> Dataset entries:
+++
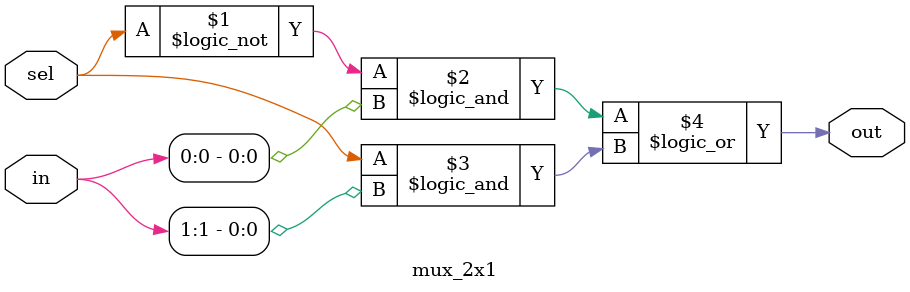
<source format=sv>
module mux_2x1(
  input logic[1:0] in, 
  input logic sel, 
  output logic out
); 
  assign out = (!sel && in[0]) || (sel && in[1]);
endmodule 
</source>
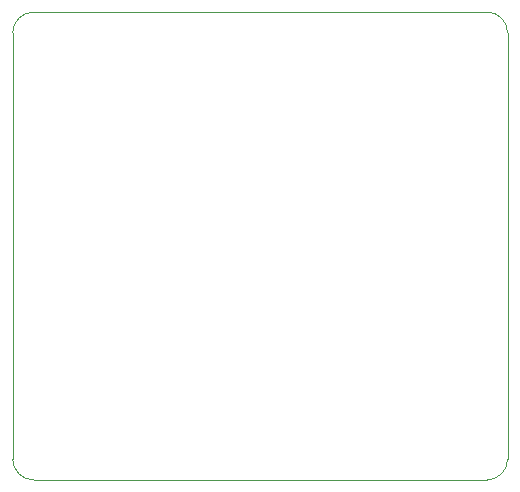
<source format=gbr>
G04 #@! TF.GenerationSoftware,KiCad,Pcbnew,(5.1.6-85-g2d1f6937d)*
G04 #@! TF.CreationDate,2020-10-24T22:50:34-07:00*
G04 #@! TF.ProjectId,3DProUsb,33445072-6f55-4736-922e-6b696361645f,rev?*
G04 #@! TF.SameCoordinates,Original*
G04 #@! TF.FileFunction,Profile,NP*
%FSLAX46Y46*%
G04 Gerber Fmt 4.6, Leading zero omitted, Abs format (unit mm)*
G04 Created by KiCad (PCBNEW (5.1.6-85-g2d1f6937d)) date 2020-10-24 22:50:34*
%MOMM*%
%LPD*%
G01*
G04 APERTURE LIST*
G04 #@! TA.AperFunction,Profile*
%ADD10C,0.050000*%
G04 #@! TD*
G04 APERTURE END LIST*
D10*
X65532000Y-104902000D02*
X65532000Y-68834000D01*
X107442000Y-68834000D02*
X107442000Y-104902000D01*
X67310000Y-67056000D02*
X105664000Y-67056000D01*
X67310000Y-106680000D02*
X105664000Y-106680000D01*
X67310000Y-106680000D02*
G75*
G02*
X65532000Y-104902000I0J1778000D01*
G01*
X107442000Y-104902000D02*
G75*
G02*
X105664000Y-106680000I-1778000J0D01*
G01*
X105664000Y-67056000D02*
G75*
G02*
X107442000Y-68834000I0J-1778000D01*
G01*
X65532000Y-68834000D02*
G75*
G02*
X67310000Y-67056000I1778000J0D01*
G01*
M02*

</source>
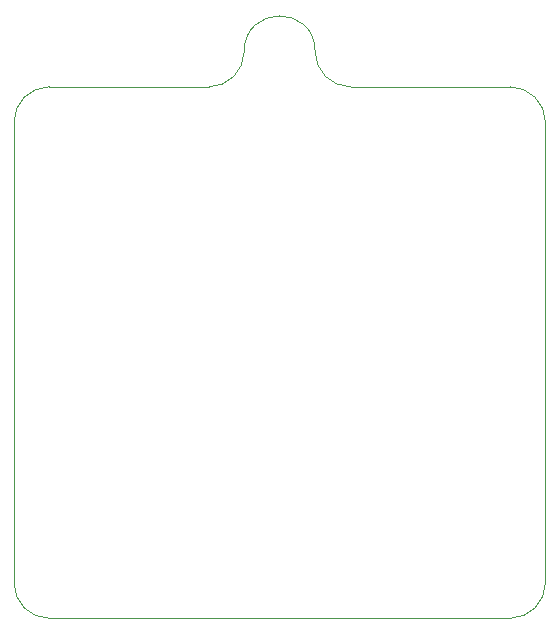
<source format=gbr>
G04 #@! TF.FileFunction,Profile,NP*
%FSLAX46Y46*%
G04 Gerber Fmt 4.6, Leading zero omitted, Abs format (unit mm)*
G04 Created by KiCad (PCBNEW 4.0.4-stable) date 02/01/17 13:50:24*
%MOMM*%
%LPD*%
G01*
G04 APERTURE LIST*
%ADD10C,0.100000*%
G04 APERTURE END LIST*
D10*
X142000000Y-100000000D02*
X128500000Y-100000000D01*
X125500000Y-97000000D02*
G75*
G03X128500000Y-100000000I3000000J0D01*
G01*
X125500000Y-97000000D02*
G75*
G03X119500000Y-97000000I-3000000J0D01*
G01*
X116500000Y-100000000D02*
G75*
G03X119500000Y-97000000I0J3000000D01*
G01*
X142000000Y-145000000D02*
G75*
G03X145000000Y-142000000I0J3000000D01*
G01*
X100000000Y-142000000D02*
G75*
G03X103000000Y-145000000I3000000J0D01*
G01*
X103000000Y-100000000D02*
G75*
G03X100000000Y-103000000I0J-3000000D01*
G01*
X145000000Y-103000000D02*
G75*
G03X142000000Y-100000000I-3000000J0D01*
G01*
X103000000Y-145000000D02*
X142000000Y-145000000D01*
X145000000Y-103000000D02*
X145000000Y-142000000D01*
X103000000Y-100000000D02*
X116500000Y-100000000D01*
X100000000Y-142000000D02*
X100000000Y-103000000D01*
M02*

</source>
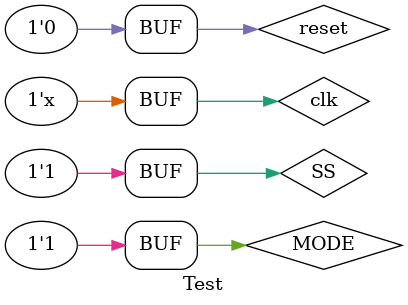
<source format=v>
`timescale 1ns / 1ps


module Test;

	// Inputs
	reg clk;
	reg reset;
	reg SS;
	reg MODE;

	// Outputs
	wire [7:0] out;

	// Instantiate the Unit Under Test (UUT)
	SangDAN uut (
		.clk(clk), 
		.reset(reset), 
		.SS(SS), 
		.MODE(MODE), 
		.out(out)
	);

	initial begin
		// Initialize Inputs
		SS = 1;
		MODE = 1;
		clk = 0;
		reset = 1;
		#20 reset = 0;

	end
	always begin 
	#10 clk = ~clk;
	end
      
endmodule


</source>
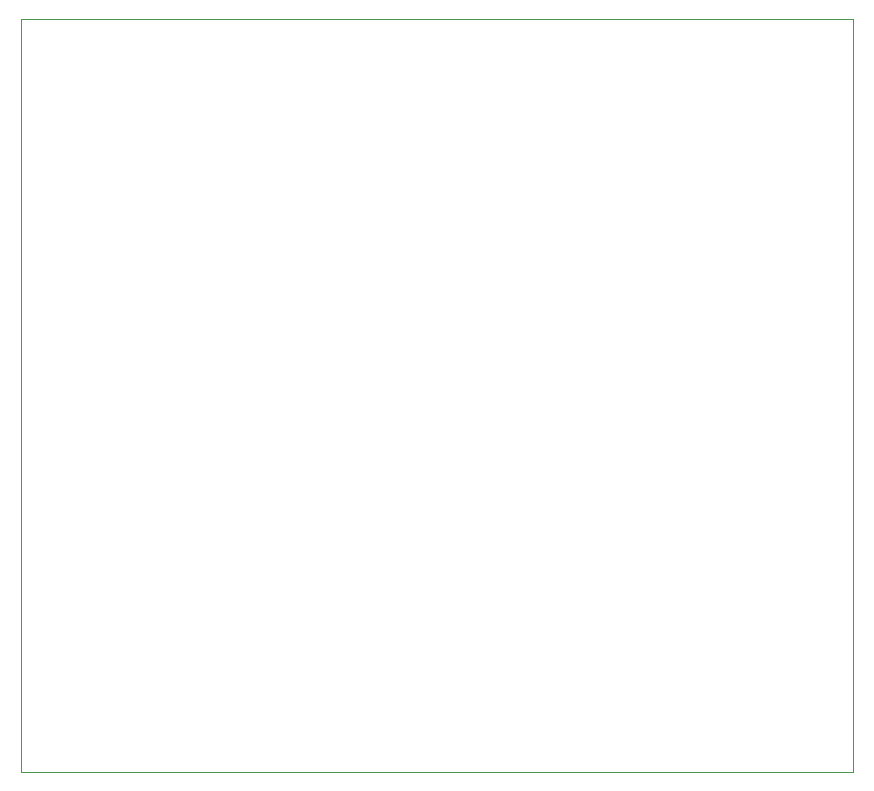
<source format=gbo>
G75*
%MOIN*%
%OFA0B0*%
%FSLAX25Y25*%
%IPPOS*%
%LPD*%
%AMOC8*
5,1,8,0,0,1.08239X$1,22.5*
%
%ADD10C,0.00000*%
D10*
X0001256Y0036433D02*
X0001256Y0287634D01*
X0278677Y0287634D01*
X0278677Y0036433D01*
X0001256Y0036433D01*
M02*

</source>
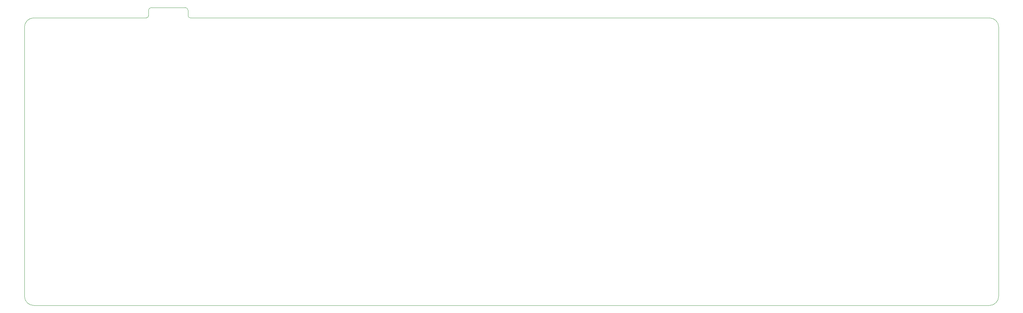
<source format=gm1>
G04 #@! TF.GenerationSoftware,KiCad,Pcbnew,(5.1.10-1-10_14)*
G04 #@! TF.CreationDate,2021-09-26T11:40:08-05:00*
G04 #@! TF.ProjectId,ori,6f72692e-6b69-4636-9164-5f7063625858,rev?*
G04 #@! TF.SameCoordinates,Original*
G04 #@! TF.FileFunction,Profile,NP*
%FSLAX46Y46*%
G04 Gerber Fmt 4.6, Leading zero omitted, Abs format (unit mm)*
G04 Created by KiCad (PCBNEW (5.1.10-1-10_14)) date 2021-09-26 11:40:08*
%MOMM*%
%LPD*%
G01*
G04 APERTURE LIST*
G04 #@! TA.AperFunction,Profile*
%ADD10C,0.050000*%
G04 #@! TD*
G04 APERTURE END LIST*
D10*
X121108809Y-44846880D02*
X326231335Y-44846880D01*
X80961555Y-44846880D02*
X109872441Y-44846880D01*
X326231335Y-118665940D02*
X80961555Y-118665940D01*
X328612595Y-47228140D02*
X328612595Y-116284680D01*
X78580295Y-47228140D02*
G75*
G02*
X80961555Y-44846880I2381260J0D01*
G01*
X80961555Y-118665940D02*
G75*
G02*
X78580295Y-116284680I0J2381260D01*
G01*
X328612595Y-116284680D02*
G75*
G02*
X326231335Y-118665940I-2381260J0D01*
G01*
X326231335Y-44846880D02*
G75*
G02*
X328612595Y-47228140I0J-2381260D01*
G01*
X120590625Y-44328696D02*
X120590625Y-42956250D01*
X110390625Y-42956302D02*
X110390625Y-44328696D01*
X110390625Y-44328696D02*
G75*
G02*
X109872441Y-44846880I-518184J0D01*
G01*
X110390625Y-42956302D02*
G75*
G02*
X111167865Y-42179062I777240J0D01*
G01*
X78580295Y-116284680D02*
X78580295Y-47228140D01*
X111167865Y-42179062D02*
X119813385Y-42179010D01*
X119813385Y-42179010D02*
G75*
G02*
X120590625Y-42956250I0J-777240D01*
G01*
X121108809Y-44846880D02*
G75*
G02*
X120590625Y-44328696I0J518184D01*
G01*
M02*

</source>
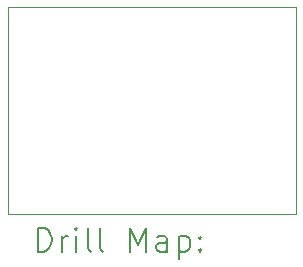
<source format=gbr>
%TF.GenerationSoftware,KiCad,Pcbnew,7.0.10*%
%TF.CreationDate,2024-10-11T10:49:25-04:00*%
%TF.ProjectId,ad5689r,61643536-3839-4722-9e6b-696361645f70,rev?*%
%TF.SameCoordinates,Original*%
%TF.FileFunction,Drillmap*%
%TF.FilePolarity,Positive*%
%FSLAX45Y45*%
G04 Gerber Fmt 4.5, Leading zero omitted, Abs format (unit mm)*
G04 Created by KiCad (PCBNEW 7.0.10) date 2024-10-11 10:49:25*
%MOMM*%
%LPD*%
G01*
G04 APERTURE LIST*
%ADD10C,0.100000*%
%ADD11C,0.200000*%
G04 APERTURE END LIST*
D10*
X2590800Y-2235200D02*
X5029200Y-2235200D01*
X5029200Y-3987800D01*
X2590800Y-3987800D01*
X2590800Y-2235200D01*
D11*
X2846577Y-4304284D02*
X2846577Y-4104284D01*
X2846577Y-4104284D02*
X2894196Y-4104284D01*
X2894196Y-4104284D02*
X2922767Y-4113808D01*
X2922767Y-4113808D02*
X2941815Y-4132855D01*
X2941815Y-4132855D02*
X2951339Y-4151903D01*
X2951339Y-4151903D02*
X2960862Y-4189998D01*
X2960862Y-4189998D02*
X2960862Y-4218570D01*
X2960862Y-4218570D02*
X2951339Y-4256665D01*
X2951339Y-4256665D02*
X2941815Y-4275712D01*
X2941815Y-4275712D02*
X2922767Y-4294760D01*
X2922767Y-4294760D02*
X2894196Y-4304284D01*
X2894196Y-4304284D02*
X2846577Y-4304284D01*
X3046577Y-4304284D02*
X3046577Y-4170950D01*
X3046577Y-4209046D02*
X3056101Y-4189998D01*
X3056101Y-4189998D02*
X3065624Y-4180474D01*
X3065624Y-4180474D02*
X3084672Y-4170950D01*
X3084672Y-4170950D02*
X3103720Y-4170950D01*
X3170386Y-4304284D02*
X3170386Y-4170950D01*
X3170386Y-4104284D02*
X3160862Y-4113808D01*
X3160862Y-4113808D02*
X3170386Y-4123331D01*
X3170386Y-4123331D02*
X3179910Y-4113808D01*
X3179910Y-4113808D02*
X3170386Y-4104284D01*
X3170386Y-4104284D02*
X3170386Y-4123331D01*
X3294196Y-4304284D02*
X3275148Y-4294760D01*
X3275148Y-4294760D02*
X3265624Y-4275712D01*
X3265624Y-4275712D02*
X3265624Y-4104284D01*
X3398958Y-4304284D02*
X3379910Y-4294760D01*
X3379910Y-4294760D02*
X3370386Y-4275712D01*
X3370386Y-4275712D02*
X3370386Y-4104284D01*
X3627529Y-4304284D02*
X3627529Y-4104284D01*
X3627529Y-4104284D02*
X3694196Y-4247141D01*
X3694196Y-4247141D02*
X3760862Y-4104284D01*
X3760862Y-4104284D02*
X3760862Y-4304284D01*
X3941815Y-4304284D02*
X3941815Y-4199522D01*
X3941815Y-4199522D02*
X3932291Y-4180474D01*
X3932291Y-4180474D02*
X3913243Y-4170950D01*
X3913243Y-4170950D02*
X3875148Y-4170950D01*
X3875148Y-4170950D02*
X3856101Y-4180474D01*
X3941815Y-4294760D02*
X3922767Y-4304284D01*
X3922767Y-4304284D02*
X3875148Y-4304284D01*
X3875148Y-4304284D02*
X3856101Y-4294760D01*
X3856101Y-4294760D02*
X3846577Y-4275712D01*
X3846577Y-4275712D02*
X3846577Y-4256665D01*
X3846577Y-4256665D02*
X3856101Y-4237617D01*
X3856101Y-4237617D02*
X3875148Y-4228093D01*
X3875148Y-4228093D02*
X3922767Y-4228093D01*
X3922767Y-4228093D02*
X3941815Y-4218570D01*
X4037053Y-4170950D02*
X4037053Y-4370950D01*
X4037053Y-4180474D02*
X4056101Y-4170950D01*
X4056101Y-4170950D02*
X4094196Y-4170950D01*
X4094196Y-4170950D02*
X4113243Y-4180474D01*
X4113243Y-4180474D02*
X4122767Y-4189998D01*
X4122767Y-4189998D02*
X4132291Y-4209046D01*
X4132291Y-4209046D02*
X4132291Y-4266189D01*
X4132291Y-4266189D02*
X4122767Y-4285236D01*
X4122767Y-4285236D02*
X4113243Y-4294760D01*
X4113243Y-4294760D02*
X4094196Y-4304284D01*
X4094196Y-4304284D02*
X4056101Y-4304284D01*
X4056101Y-4304284D02*
X4037053Y-4294760D01*
X4218005Y-4285236D02*
X4227529Y-4294760D01*
X4227529Y-4294760D02*
X4218005Y-4304284D01*
X4218005Y-4304284D02*
X4208482Y-4294760D01*
X4208482Y-4294760D02*
X4218005Y-4285236D01*
X4218005Y-4285236D02*
X4218005Y-4304284D01*
X4218005Y-4180474D02*
X4227529Y-4189998D01*
X4227529Y-4189998D02*
X4218005Y-4199522D01*
X4218005Y-4199522D02*
X4208482Y-4189998D01*
X4208482Y-4189998D02*
X4218005Y-4180474D01*
X4218005Y-4180474D02*
X4218005Y-4199522D01*
M02*

</source>
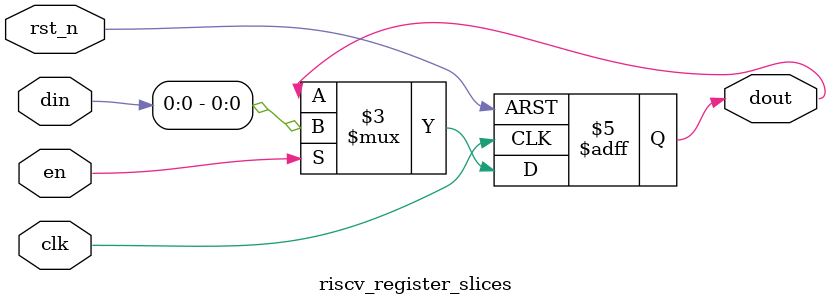
<source format=sv>
module riscv_register_slices #(
    parameter   DATA_WIDTH  = -1
) (
    input   logic                       clk,
    input   logic                       rst_n,
    input   logic   [DATA_WIDTH-1:0]    din,
    input   logic                       en,
    output  logic                       dout
);

    always_ff @(posedge clk or negedge rst_n) begin
        if (!rst_n) begin
            dout <= 'd0;
        end
        else if (en) begin
            dout <= din;
        end
    end

endmodule

</source>
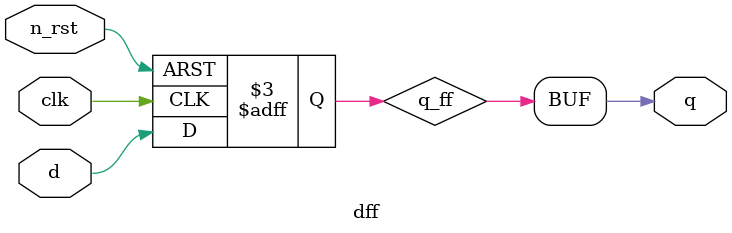
<source format=v>
module dff(
	input clk,
	input n_rst,
	input d,
	output q
);
reg q_ff;
always@(posedge clk or negedge n_rst)
	if(!n_rst)
		q_ff <= 1'b0;
	else
		q_ff <= d;
assign q = q_ff;
endmodule

</source>
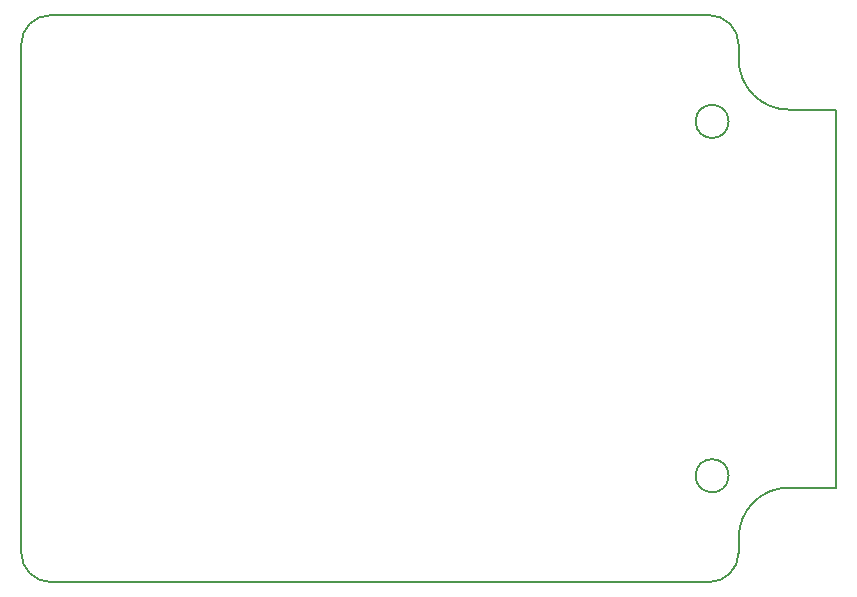
<source format=gko>
G04*
G04 #@! TF.GenerationSoftware,Altium Limited,Altium Designer,21.3.2 (30)*
G04*
G04 Layer_Color=16711935*
%FSTAX24Y24*%
%MOIN*%
G70*
G04*
G04 #@! TF.SameCoordinates,A3F46B7C-A478-48B6-9C65-4A08B567271E*
G04*
G04*
G04 #@! TF.FilePolarity,Positive*
G04*
G01*
G75*
%ADD14C,0.0050*%
D14*
X037932Y026248D02*
G03*
X037932Y026248I-000551J0D01*
G01*
Y014437D02*
G03*
X037932Y014437I-000551J0D01*
G01*
X037283Y010894D02*
G03*
X038267Y011878I0J000984D01*
G01*
Y028807D02*
G03*
X037283Y029791I-000984J0D01*
G01*
X015334Y029791D02*
G03*
X01435Y028807I0J-000984D01*
G01*
Y011878D02*
G03*
X015334Y010894I000984J0D01*
G01*
X03994Y014043D02*
G03*
X038267Y01237I0J-001673D01*
G01*
Y028315D02*
G03*
X03994Y026642I001673J0D01*
G01*
X038267Y011878D02*
Y01237D01*
X01435Y011878D02*
X01435Y028807D01*
X015334Y029791D02*
X037283Y029791D01*
X041515Y014043D02*
Y026642D01*
X015334Y010894D02*
X037283Y010894D01*
X03994Y014043D02*
X041515D01*
X03994Y026642D02*
X041515D01*
X038267Y028315D02*
Y028807D01*
M02*

</source>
+++
> What you have to do: From the data above, copy out every line with the string "SameCoordinates" in it.

> Solution for this problem:
G04 #@! TF.SameCoordinates,Original*
G04 #@! TF.SameCoordinates,Original*
%TF.SameCoordinates,Original*%
G04 #@! TF.SameCoordinates,A3F46B7C-A478-48B6-9C65-4A08B567271E*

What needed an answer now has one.